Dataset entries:

□ □ □ □

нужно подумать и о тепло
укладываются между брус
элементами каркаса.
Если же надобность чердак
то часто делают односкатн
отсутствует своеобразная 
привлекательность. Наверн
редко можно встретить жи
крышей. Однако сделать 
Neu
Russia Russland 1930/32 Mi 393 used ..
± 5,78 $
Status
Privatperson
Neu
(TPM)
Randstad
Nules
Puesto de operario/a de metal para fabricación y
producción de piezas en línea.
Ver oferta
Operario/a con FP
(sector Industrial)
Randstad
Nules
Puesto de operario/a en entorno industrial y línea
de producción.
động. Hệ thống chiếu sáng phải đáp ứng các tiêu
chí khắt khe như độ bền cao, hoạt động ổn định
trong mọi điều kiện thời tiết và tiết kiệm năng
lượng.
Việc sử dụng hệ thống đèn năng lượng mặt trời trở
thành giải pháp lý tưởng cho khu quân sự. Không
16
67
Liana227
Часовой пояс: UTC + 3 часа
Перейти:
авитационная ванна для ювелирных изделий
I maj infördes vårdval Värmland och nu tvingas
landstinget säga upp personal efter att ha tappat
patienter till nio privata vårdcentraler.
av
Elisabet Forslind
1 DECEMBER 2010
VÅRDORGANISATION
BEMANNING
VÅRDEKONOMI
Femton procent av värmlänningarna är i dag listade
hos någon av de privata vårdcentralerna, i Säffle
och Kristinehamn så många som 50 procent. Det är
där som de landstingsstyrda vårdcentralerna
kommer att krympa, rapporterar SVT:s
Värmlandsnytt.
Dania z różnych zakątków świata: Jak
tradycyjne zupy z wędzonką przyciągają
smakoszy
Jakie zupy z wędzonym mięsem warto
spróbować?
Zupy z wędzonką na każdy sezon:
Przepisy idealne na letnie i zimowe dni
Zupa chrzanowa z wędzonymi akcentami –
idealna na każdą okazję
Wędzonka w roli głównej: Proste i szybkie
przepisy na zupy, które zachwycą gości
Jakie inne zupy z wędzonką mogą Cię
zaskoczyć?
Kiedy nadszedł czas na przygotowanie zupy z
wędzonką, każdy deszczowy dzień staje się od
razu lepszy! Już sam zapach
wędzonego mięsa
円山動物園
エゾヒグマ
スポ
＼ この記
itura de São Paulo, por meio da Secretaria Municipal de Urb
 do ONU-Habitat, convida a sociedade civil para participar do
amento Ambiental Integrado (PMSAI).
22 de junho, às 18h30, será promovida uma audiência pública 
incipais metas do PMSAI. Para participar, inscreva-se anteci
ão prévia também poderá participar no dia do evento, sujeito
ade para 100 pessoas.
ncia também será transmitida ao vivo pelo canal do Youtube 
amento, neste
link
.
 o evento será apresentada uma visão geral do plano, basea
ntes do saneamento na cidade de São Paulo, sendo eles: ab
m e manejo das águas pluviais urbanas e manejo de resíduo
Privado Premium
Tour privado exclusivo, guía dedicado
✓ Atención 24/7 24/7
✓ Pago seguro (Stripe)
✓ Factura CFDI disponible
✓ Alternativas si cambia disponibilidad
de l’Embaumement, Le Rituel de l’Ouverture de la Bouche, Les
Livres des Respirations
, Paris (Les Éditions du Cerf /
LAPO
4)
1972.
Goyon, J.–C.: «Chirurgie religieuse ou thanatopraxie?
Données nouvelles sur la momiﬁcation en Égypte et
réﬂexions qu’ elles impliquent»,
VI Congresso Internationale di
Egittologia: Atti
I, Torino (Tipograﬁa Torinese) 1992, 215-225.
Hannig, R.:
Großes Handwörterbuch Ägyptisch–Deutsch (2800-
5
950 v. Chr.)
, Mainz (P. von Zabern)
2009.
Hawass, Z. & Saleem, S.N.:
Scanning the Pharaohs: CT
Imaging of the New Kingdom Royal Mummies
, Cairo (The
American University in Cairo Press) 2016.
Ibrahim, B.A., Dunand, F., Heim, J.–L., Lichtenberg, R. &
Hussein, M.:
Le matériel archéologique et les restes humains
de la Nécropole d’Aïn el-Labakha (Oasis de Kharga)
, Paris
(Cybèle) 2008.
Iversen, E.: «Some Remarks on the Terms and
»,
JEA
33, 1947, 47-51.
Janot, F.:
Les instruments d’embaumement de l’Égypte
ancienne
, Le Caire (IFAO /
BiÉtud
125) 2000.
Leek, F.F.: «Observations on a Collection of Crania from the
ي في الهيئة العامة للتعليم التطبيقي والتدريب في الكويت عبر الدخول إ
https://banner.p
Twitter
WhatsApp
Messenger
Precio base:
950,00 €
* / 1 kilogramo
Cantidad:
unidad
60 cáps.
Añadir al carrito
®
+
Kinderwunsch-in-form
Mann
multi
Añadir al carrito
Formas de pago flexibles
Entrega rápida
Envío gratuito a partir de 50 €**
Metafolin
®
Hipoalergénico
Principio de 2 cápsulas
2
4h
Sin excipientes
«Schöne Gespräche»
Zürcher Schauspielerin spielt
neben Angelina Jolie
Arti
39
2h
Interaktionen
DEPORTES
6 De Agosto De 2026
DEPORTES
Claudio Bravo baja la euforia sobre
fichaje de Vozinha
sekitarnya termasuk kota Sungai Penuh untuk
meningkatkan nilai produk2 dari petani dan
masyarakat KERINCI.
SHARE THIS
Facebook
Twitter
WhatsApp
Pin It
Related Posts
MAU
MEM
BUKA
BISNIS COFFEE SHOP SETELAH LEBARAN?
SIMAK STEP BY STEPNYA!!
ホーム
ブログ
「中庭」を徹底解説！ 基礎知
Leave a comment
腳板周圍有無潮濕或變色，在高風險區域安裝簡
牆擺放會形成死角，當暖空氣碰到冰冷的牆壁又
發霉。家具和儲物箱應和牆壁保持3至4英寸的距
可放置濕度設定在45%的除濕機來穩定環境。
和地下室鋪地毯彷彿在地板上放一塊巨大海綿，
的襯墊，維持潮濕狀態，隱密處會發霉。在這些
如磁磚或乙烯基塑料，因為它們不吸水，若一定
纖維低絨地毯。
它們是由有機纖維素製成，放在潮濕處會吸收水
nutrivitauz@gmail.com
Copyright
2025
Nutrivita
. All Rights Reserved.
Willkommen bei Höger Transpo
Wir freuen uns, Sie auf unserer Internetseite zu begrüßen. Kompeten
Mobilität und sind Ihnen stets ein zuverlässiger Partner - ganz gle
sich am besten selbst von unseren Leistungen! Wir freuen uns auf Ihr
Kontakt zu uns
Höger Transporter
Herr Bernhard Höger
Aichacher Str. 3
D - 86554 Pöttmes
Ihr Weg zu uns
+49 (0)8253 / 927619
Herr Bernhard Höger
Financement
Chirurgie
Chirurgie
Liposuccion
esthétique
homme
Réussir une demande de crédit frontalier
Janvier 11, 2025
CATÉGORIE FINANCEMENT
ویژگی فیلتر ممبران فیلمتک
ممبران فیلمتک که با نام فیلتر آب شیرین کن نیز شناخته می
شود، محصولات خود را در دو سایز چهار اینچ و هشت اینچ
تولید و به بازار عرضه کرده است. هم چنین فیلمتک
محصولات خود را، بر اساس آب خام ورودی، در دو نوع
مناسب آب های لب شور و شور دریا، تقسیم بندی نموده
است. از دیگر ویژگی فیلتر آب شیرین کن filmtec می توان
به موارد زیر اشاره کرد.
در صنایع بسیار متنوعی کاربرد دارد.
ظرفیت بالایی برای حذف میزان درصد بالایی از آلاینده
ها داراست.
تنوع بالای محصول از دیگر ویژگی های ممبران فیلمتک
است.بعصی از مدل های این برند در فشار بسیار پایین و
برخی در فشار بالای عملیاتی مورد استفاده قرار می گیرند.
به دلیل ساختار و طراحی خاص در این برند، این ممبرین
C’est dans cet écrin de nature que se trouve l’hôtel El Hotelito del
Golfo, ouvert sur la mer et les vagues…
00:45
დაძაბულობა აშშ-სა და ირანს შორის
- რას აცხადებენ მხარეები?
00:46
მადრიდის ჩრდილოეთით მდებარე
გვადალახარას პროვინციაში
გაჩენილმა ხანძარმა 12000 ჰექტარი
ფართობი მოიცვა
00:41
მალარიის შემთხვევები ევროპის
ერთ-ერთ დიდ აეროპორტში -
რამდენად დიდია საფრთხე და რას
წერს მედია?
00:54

□ □ □ □

> About this task: Where the line containing "Willkommen bei Höger Transpo" appears in the records above, begin copying and continue through the last line; copy each line exactly and include no others.

> Reply to the exercise:
Willkommen bei Höger Transpo
Wir freuen uns, Sie auf unserer Internetseite zu begrüßen. Kompeten
Mobilität und sind Ihnen stets ein zuverlässiger Partner - ganz gle
sich am besten selbst von unseren Leistungen! Wir freuen uns auf Ihr
Kontakt zu uns
Höger Transporter
Herr Bernhard Höger
Aichacher Str. 3
D - 86554 Pöttmes
Ihr Weg zu uns
+49 (0)8253 / 927619
Herr Bernhard Höger
Financement
Chirurgie
Chirurgie
Liposuccion
esthétique
homme
Réussir une demande de crédit frontalier
Janvier 11, 2025
CATÉGORIE FINANCEMENT
ویژگی فیلتر ممبران فیلمتک
ممبران فیلمتک که با نام فیلتر آب شیرین کن نیز شناخته می
شود، محصولات خود را در دو سایز چهار اینچ و هشت اینچ
تولید و به بازار عرضه کرده است. هم چنین فیلمتک
محصولات خود را، بر اساس آب خام ورودی، در دو نوع
مناسب آب های لب شور و شور دریا، تقسیم بندی نموده
است. از دیگر ویژگی فیلتر آب شیرین کن filmtec می توان
به موارد زیر اشاره کرد.
در صنایع بسیار متنوعی کاربرد دارد.
ظرفیت بالایی برای حذف میزان درصد بالایی از آلاینده
ها داراست.
تنوع بالای محصول از دیگر ویژگی های ممبران فیلمتک
است.بعصی از مدل های این برند در فشار بسیار پایین و
برخی در فشار بالای عملیاتی مورد استفاده قرار می گیرند.
به دلیل ساختار و طراحی خاص در این برند، این ممبرین
C’est dans cet écrin de nature que se trouve l’hôtel El Hotelito del
Golfo, ouvert sur la mer et les vagues…
00:45
დაძაბულობა აშშ-სა და ირანს შორის
- რას აცხადებენ მხარეები?
00:46
მადრიდის ჩრდილოეთით მდებარე
გვადალახარას პროვინციაში
გაჩენილმა ხანძარმა 12000 ჰექტარი
ფართობი მოიცვა
00:41
მალარიის შემთხვევები ევროპის
ერთ-ერთ დიდ აეროპორტში -
რამდენად დიდია საფრთხე და რას
წერს მედია?
00:54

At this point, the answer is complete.